▸ **How to complete this task**:
Give again, word for word, every line below from the one that has "要想 CSI 与 Kubernetes" through the one that has "- 这两个容器通过本地 Socket（Unix", both included, and no others.

======== Dataset content

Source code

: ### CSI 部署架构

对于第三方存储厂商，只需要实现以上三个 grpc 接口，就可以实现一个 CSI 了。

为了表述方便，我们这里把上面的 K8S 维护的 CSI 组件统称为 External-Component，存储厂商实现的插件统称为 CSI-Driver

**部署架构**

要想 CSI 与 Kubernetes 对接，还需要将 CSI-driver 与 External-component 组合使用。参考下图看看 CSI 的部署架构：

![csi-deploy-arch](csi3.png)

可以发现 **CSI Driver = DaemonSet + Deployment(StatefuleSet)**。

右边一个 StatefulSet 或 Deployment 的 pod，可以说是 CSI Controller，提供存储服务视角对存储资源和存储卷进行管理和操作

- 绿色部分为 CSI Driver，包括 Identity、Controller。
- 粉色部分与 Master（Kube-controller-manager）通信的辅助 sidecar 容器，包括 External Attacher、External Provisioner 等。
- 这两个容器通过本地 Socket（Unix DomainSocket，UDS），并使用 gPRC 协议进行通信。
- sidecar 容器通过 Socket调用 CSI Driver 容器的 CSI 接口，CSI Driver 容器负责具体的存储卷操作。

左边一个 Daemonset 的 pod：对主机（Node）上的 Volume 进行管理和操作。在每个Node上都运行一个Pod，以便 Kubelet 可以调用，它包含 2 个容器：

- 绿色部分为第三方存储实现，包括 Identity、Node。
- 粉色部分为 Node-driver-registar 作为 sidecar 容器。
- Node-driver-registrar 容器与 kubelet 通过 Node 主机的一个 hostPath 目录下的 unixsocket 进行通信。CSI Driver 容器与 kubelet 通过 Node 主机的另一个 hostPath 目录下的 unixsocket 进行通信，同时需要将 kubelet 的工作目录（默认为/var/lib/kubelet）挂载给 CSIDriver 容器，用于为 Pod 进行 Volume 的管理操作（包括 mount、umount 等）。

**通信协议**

================

▸ **Task answer**:
要想 CSI 与 Kubernetes 对接，还需要将 CSI-driver 与 External-component 组合使用。参考下图看看 CSI 的部署架构：

![csi-deploy-arch](csi3.png)

可以发现 **CSI Driver = DaemonSet + Deployment(StatefuleSet)**。

右边一个 StatefulSet 或 Deployment 的 pod，可以说是 CSI Controller，提供存储服务视角对存储资源和存储卷进行管理和操作

- 绿色部分为 CSI Driver，包括 Identity、Controller。
- 粉色部分与 Master（Kube-controller-manager）通信的辅助 sidecar 容器，包括 External Attacher、External Provisioner 等。
- 这两个容器通过本地 Socket（Unix DomainSocket，UDS），并使用 gPRC 协议进行通信。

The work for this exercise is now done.